I don’t know if I really consider myself an activist. I feel a little uncomfortable identifying that way. This has been such a long campaign and I’m just coming in at the end of it. I’m just someone who’s really concerned and really fearful for a lot of people in this world right now. There is so much pain and injustice in the world. The emotional impact can be overwhelming. It’s hard to know where to put my energy and how to be most effective in creating change. I want people to understand how their actions affect the planet and other people.
Climate justice is not just about the way the Earth is changing. Climate change isn’t going to effect everyone equally. It is largely those who have contributed least to the effects of climate change that are already feeling the impacts most acutely. As a fairly well-off white person living in the global North, climate change is affecting people all over the world in far more devastating ways than it has effected me. That said, here in Vermont too, we feel the effects of climate change and will continue to feel them more deeply if we do not change. Climate change will certainly change what our plant communities look like, too.

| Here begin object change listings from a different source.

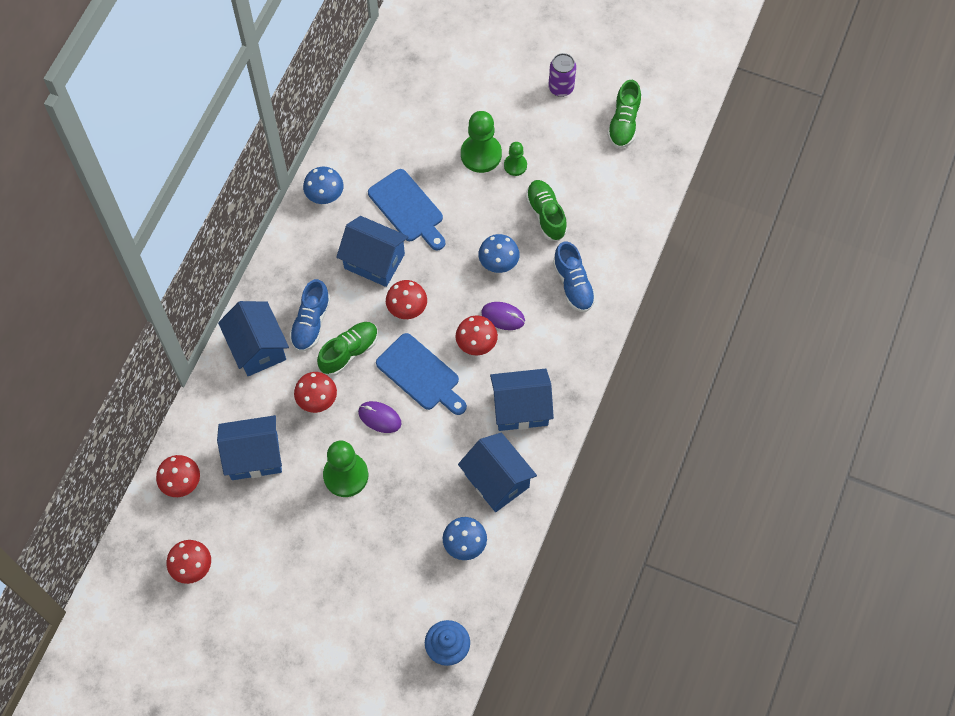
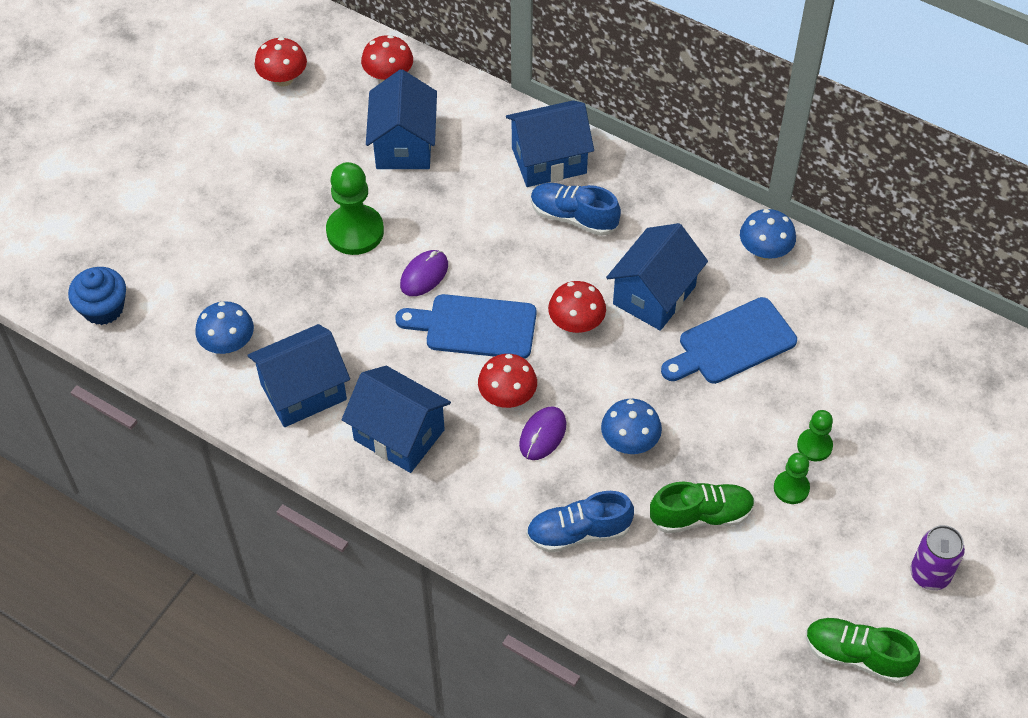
camera: 100 degrees right, 10 degrees down
red mushroom [294,372,337,413] -> none
green shoe [317,322,378,376] -> none
blue cutting board [376,333,467,415] -> blue cutting board turned 45 degrees clockwise [395,294,537,359]
green pawn [461,111,502,173] -> green pawn [797,410,833,461], size x0.56
blue house [490,369,554,431] -> blue house turned 60 degrees counterclockwise [342,366,451,473]

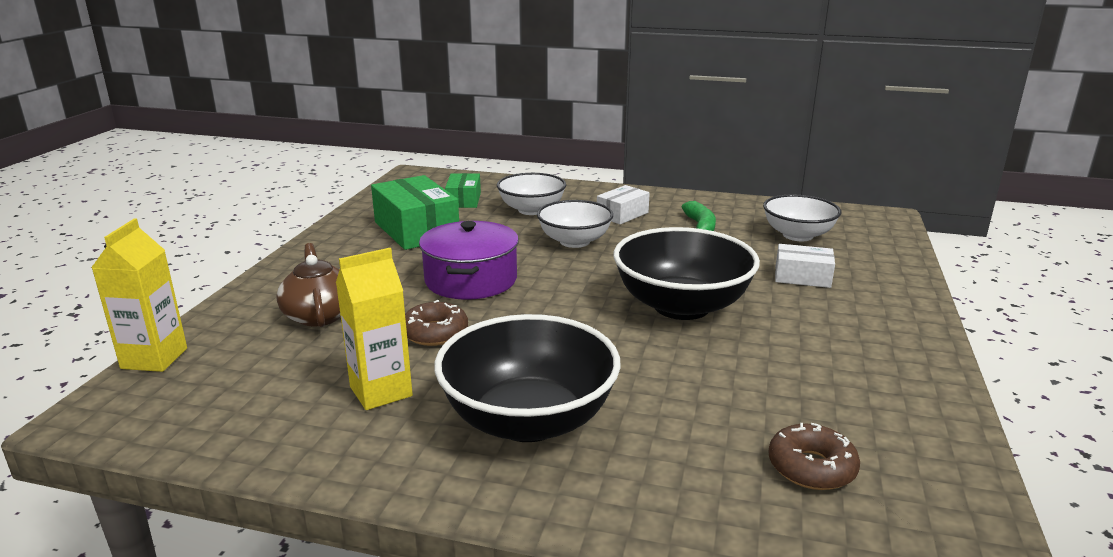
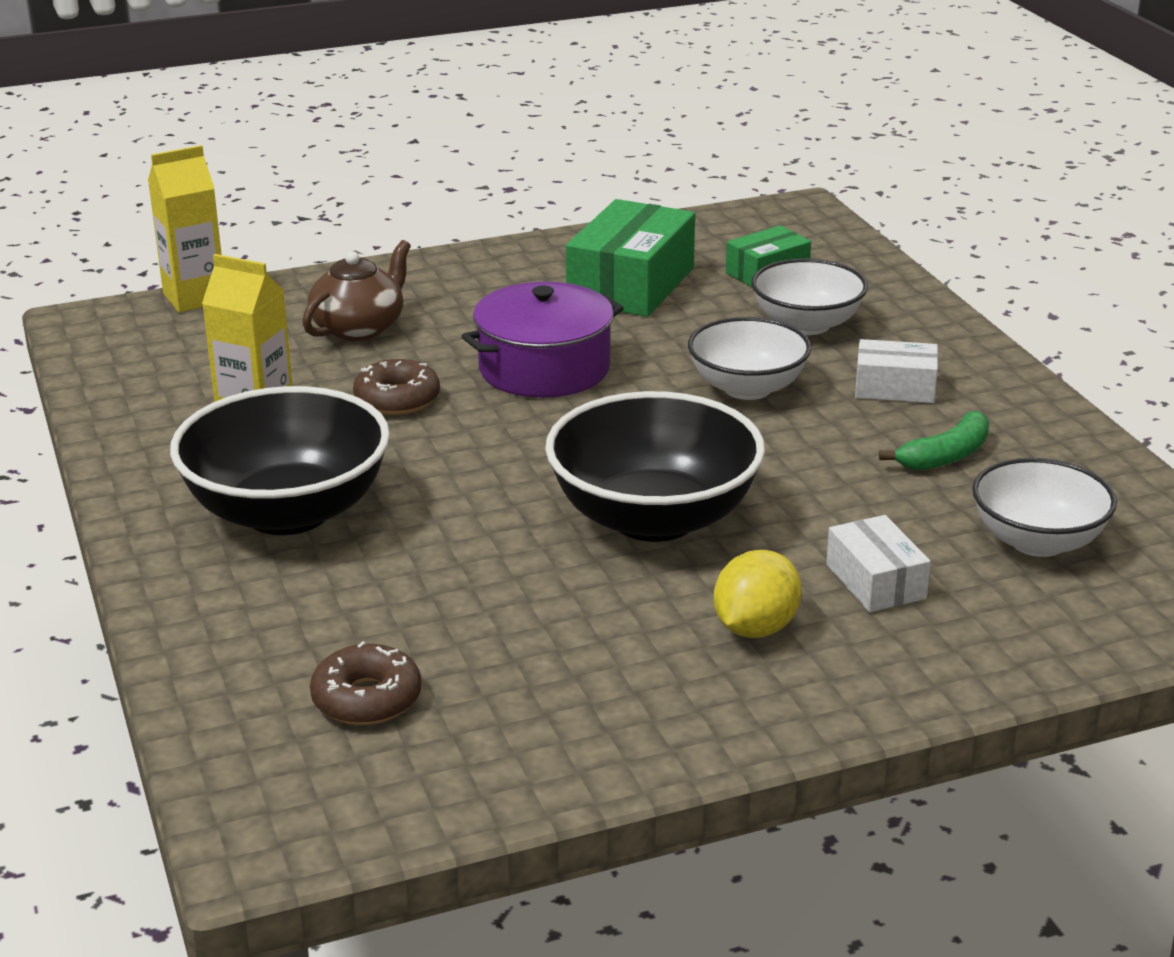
camera: 55 degrees right, 5 degrees up
none -> yellow lemon [714,550,802,638]

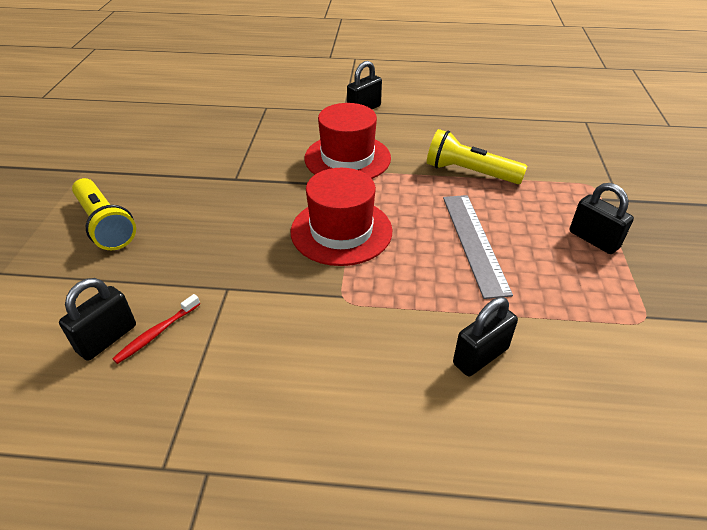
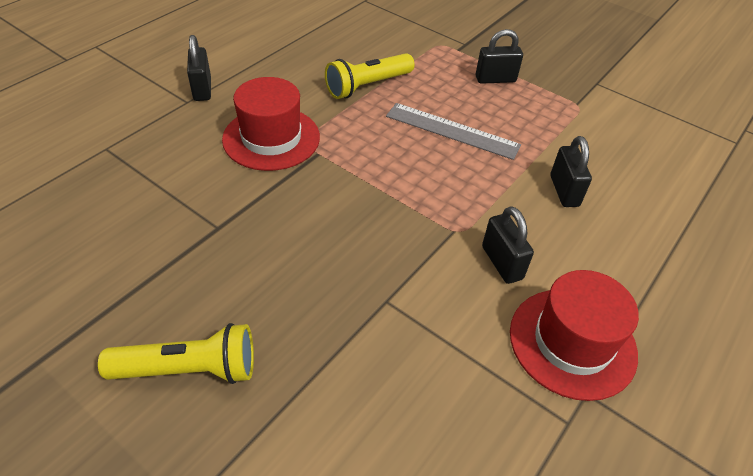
camera: 60 degrees left, 5 degrees up
black padlock [59,278,136,361] -> black padlock moved to [482,206,534,284]
red toothbrush [112,294,200,364] -> none
red hat [291,168,393,266] -> red hat moved to [510,270,639,401]

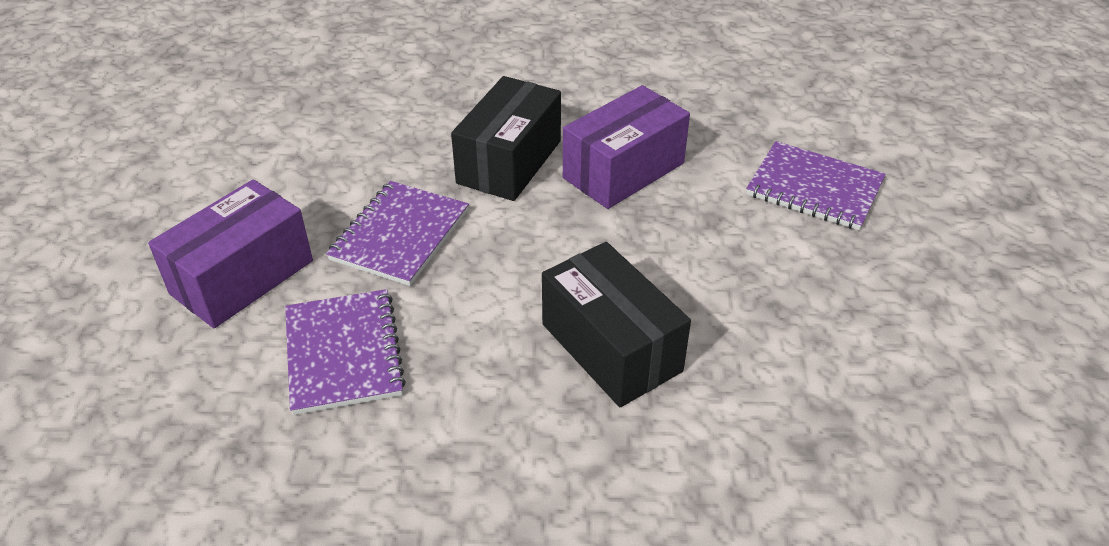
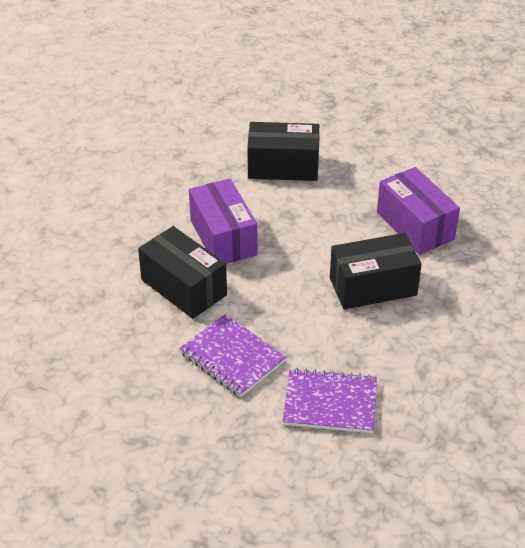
camera: 70 degrees left, 0 degrees up
purple box [148,179,313,328] -> purple box moved to [377,167,460,255]
purple notebook [746,141,886,230] -> black box [247,122,320,181]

It’s been a gift to connect with other people doing this work over the past year or so. The Standing Rock solidarity action on December 5th was so inspiring, with people coming together from environmental and racial justice movements. It took me a couple days to come down from that.
Campaigns like the Vermont gas pipeline resistance and Standing Rock are about place intermeshed with human community. Standing Rock is a good example of not just fighting what we don’t want but creating what we do want. It’s not perfect, communities never are, but that struggle has also to some extent created a community there, which I also see here in Vermont. And those communities, those connections, have the power to outlast any pipeline.
Julie Elfin is a senior at the University of Vermont studying the environment and communications. This profile series is her culminating project for her Online Organizing internship with 350VT.